Interferon-beta functions as a messenger between cells in various tissues, including cells of the immune system, prompting defenses against foreign invaders, especially viruses. Interferon-beta is particularly effective as an inhibitor of tumor growth and as a regulator of immune response. In autoimmune diseases such as multiple sclerosis, interferon-beta has become the approved medication of choice for slowing down the progression of neurological disabilities characteristic of this disease. Additional clinical applications of interferon-beta are for viral diseases such as herpes, papilloma warts, and viral hepatitis, and as an adjuvant in the treatment of advanced colorectal cancer and other malignancies.

 

In other studies on cytokines, Weizmann scientists pioneered the discovery of interleukin-6, a substance that promotes the formation of new blood cells and regulates the functioning of the liver and of the immune system. By combining the genes encoding interleukin-6 and its specific receptor, Weizmann scientists produced a superactive chimeric protein. For the first time this allows for the laboratory culture of the blood stem cells that are critical for the success of bone marrow transplants, a lifesaving procedure in modern medicine.

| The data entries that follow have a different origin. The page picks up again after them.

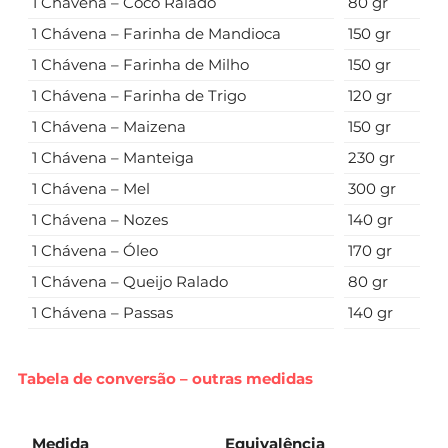
1 Chávena – Coco Ralado
80 gr
1 Chávena – Farinha de Mandioca
150 gr
1 Chávena – Farinha de Milho
150 gr
1 Chávena – Farinha de Trigo
120 gr
1 Chávena – Maizena
150 gr
1 Chávena – Manteiga
230 gr
1 Chávena – Mel
300 gr
1 Chávena – Nozes
140 gr
1 Chávena – Óleo
170 gr
1 Chávena – Queijo Ralado
80 gr
1 Chávena – Passas
140 gr
Tabela de conversão – outras medidas
Medida
Equivalência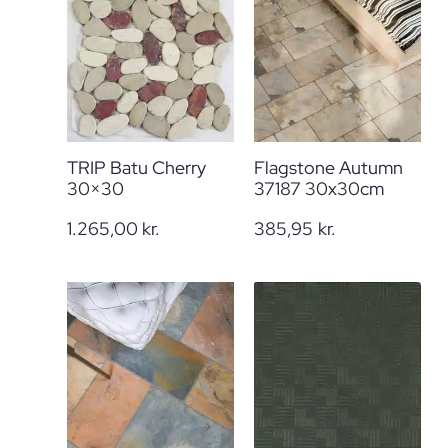
TRIP Batu Cherry
Flagstone Autumn
30×30
37187 30x30cm
1.265,00
kr.
385,95
kr.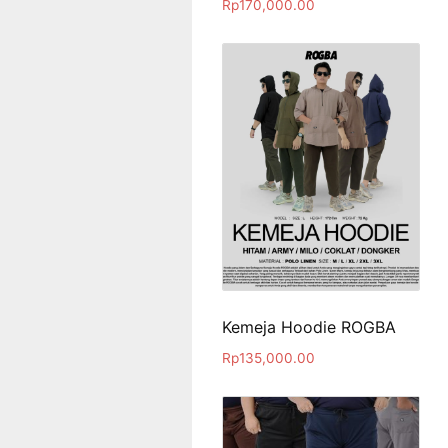
Rp
170,000.00
Kemeja Hoodie ROGBA
Rp
135,000.00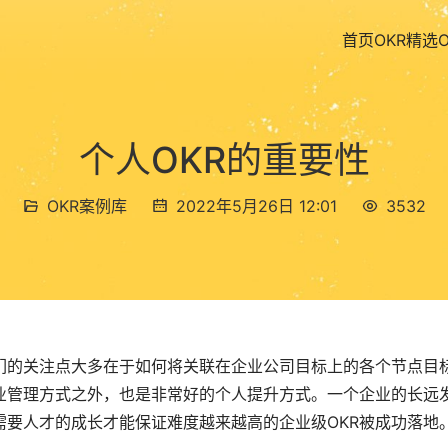
首页
OKR精选
个人OKR的重要性
OKR案例库
2022年5月26日 12:01
3532
们的关注点大多在于如何将关联在企业公司目标上的各个节点目
业管理方式之外，也是非常好的个人提升方式。一个企业的长远
要人才的成长才能保证难度越来越高的企业级OKR被成功落地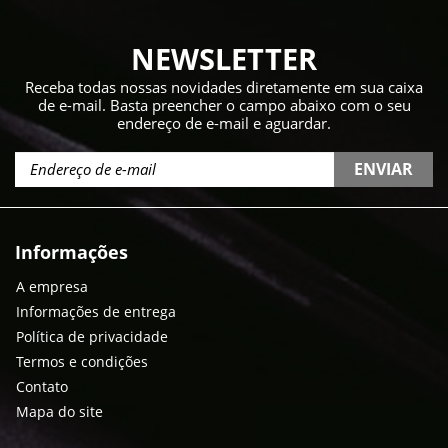
NEWSLETTER
Receba todas nossas novidades diretamente em sua caixa
de e-mail. Basta preencher o campo abaixo com o seu
endereço de e-mail e aguardar.
ENVIAR
Informações
A empresa
Informações de entrega
Política de privacidade
Termos e condições
Contato
Mapa do site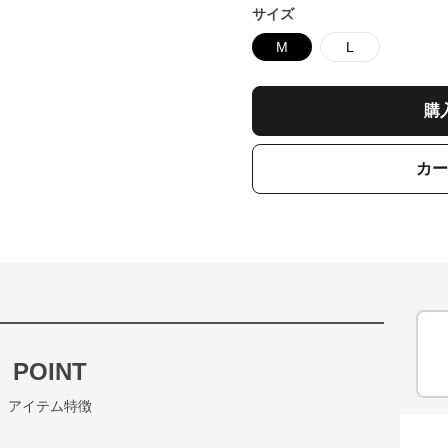
サイズ
M
L
購
カー
POINT
アイテム特徴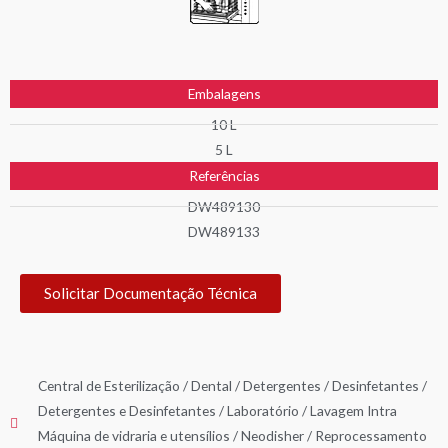
Embalagens
10 L
5 L
Referências
DW489130
DW489133
Solicitar Documentação Técnica
Central de Esterilização
/
Dental
/
Detergentes / Desinfetantes
/
Detergentes e Desinfetantes
/
Laboratório
/
Lavagem Intra
Máquina de vidraria e utensílios
/
Neodisher
/
Reprocessamento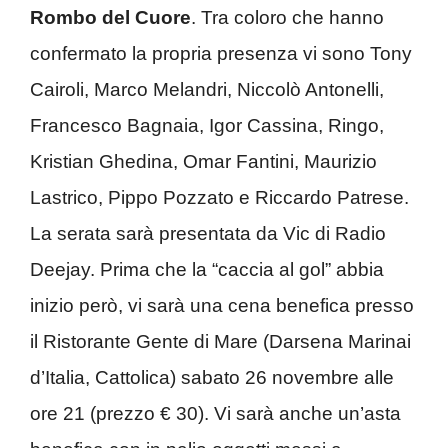
Rombo del Cuore
. Tra coloro che hanno
confermato la propria presenza vi sono Tony
Cairoli, Marco Melandri, Niccolò Antonelli,
Francesco Bagnaia, Igor Cassina, Ringo,
Kristian Ghedina, Omar Fantini, Maurizio
Lastrico, Pippo Pozzato e Riccardo Patrese.
La serata sarà presentata da Vic di Radio
Deejay. Prima che la “caccia al gol” abbia
inizio però, vi sarà una cena benefica presso
il Ristorante Gente di Mare (Darsena Marinai
d’Italia, Cattolica) sabato 26 novembre alle
ore 21 (prezzo € 30). Vi sarà anche un’asta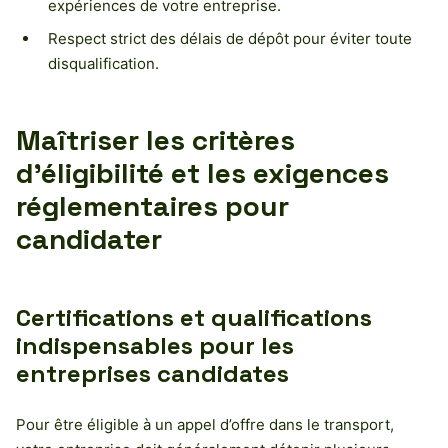
expériences de votre entreprise.
Respect strict des délais de dépôt pour éviter toute
disqualification.
Maîtriser les critères
d’éligibilité et les exigences
réglementaires pour
candidater
Certifications et qualifications
indispensables pour les
entreprises candidates
Pour être éligible à un appel d’offre dans le transport,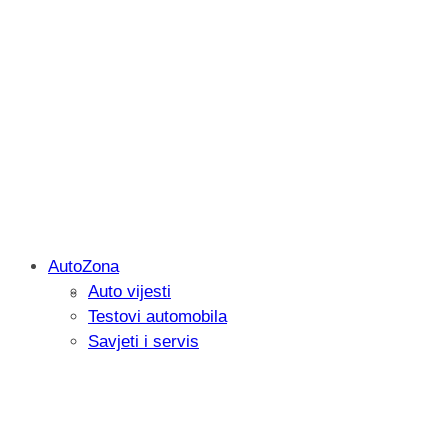
AutoZona
Auto vijesti
Savjetujemo: Što učiniti kada vaš iPad 
Testovi automobila
Savjeti i servis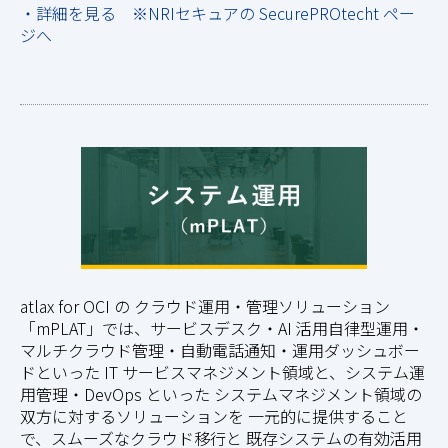
・詳細を見る ※NRIセキュアの SecurePROtecht ペー
ジへ
atlax for OCI の クラウド運用・管理ソリューション
「mPLAT」では、サービスデスク・AI 活用自律型運用・
マルチクラウド管理・自動電話通知・運用ダッシュボー
ドといった IT サービスマネジメント領域と、システム運
用管理・DevOps といった システムマネジメント領域の
双方に対するソリューションを 一元的に提供すること
で、スムーズなクラウド移行と 既存システムの有効活用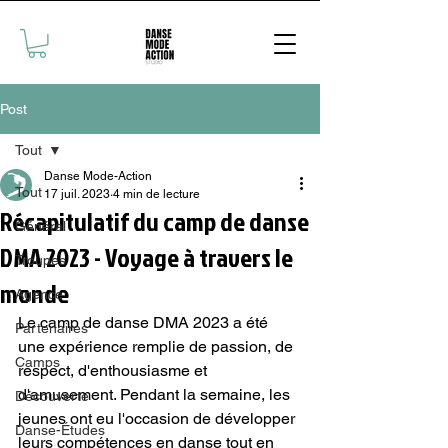
Post
Tout
Danse Mode-Action
Tout
17 juil. 2023
4 min de lecture
Récapitulatif du camp de danse
Général
DMA 2023 - Voyage à travers le
Troupes
monde
Agence
Le camp de danse DMA 2023 a été 
Partenaires
une expérience remplie de passion, de 
Camps
respect, d'enthousiasme et 
d'amusement. Pendant la semaine, les 
Découverte
jeunes ont eu l'occasion de développer 
Danse-Études
leurs compétences en danse tout en 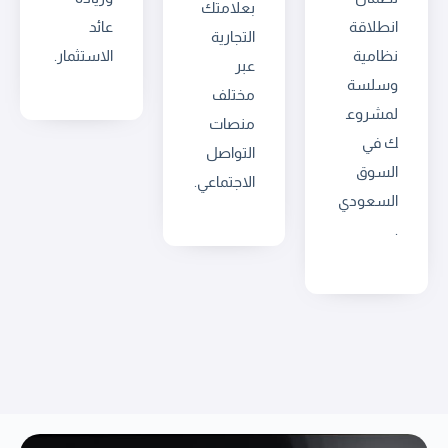
بعلامتك
انطلاقة
عائد
التجارية
نظامية
الاستثمار.
عبر
وسلسة
مختلف
لمشروع
منصات
ك في
التواصل
السوق
الاجتماعي.
السعودي
.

This chimera, now produced by the abovementioned animal cell genetic engineering, opens up new possibilities for controlling the interleukin-6 system in patients with malignancies and immune system dysfunction.

 

 

Weizmann Institute scientists isolated a protein that may serve as a foundation for halting autoimmune diseases, diseases caused when the immune system mistakenly attacks healthy tissues in the body or substances vital to its normal functioning. In some of these diseases, the protein interleukin-6 acts like a chemical messenger that arouses the immune system to react offensively. Interleukin-6 has several functions, one of which is its essential role in the life of antibody-producing cells.

 

The protein isolated by Weizmann scientists (called restrictin-P or activin A) binds to the immune system cells and transmits a message that cancels the "life message" of interleukin-6. Restrictin-P actually seems to kill or halt the reproduction of some antibody-producing cells and also weakens certain immune reactions. This selective inhibition of the immune reaction may be used to develop treatment and prevention methods for diseases of the immune system such as leukemia and autoimmune states.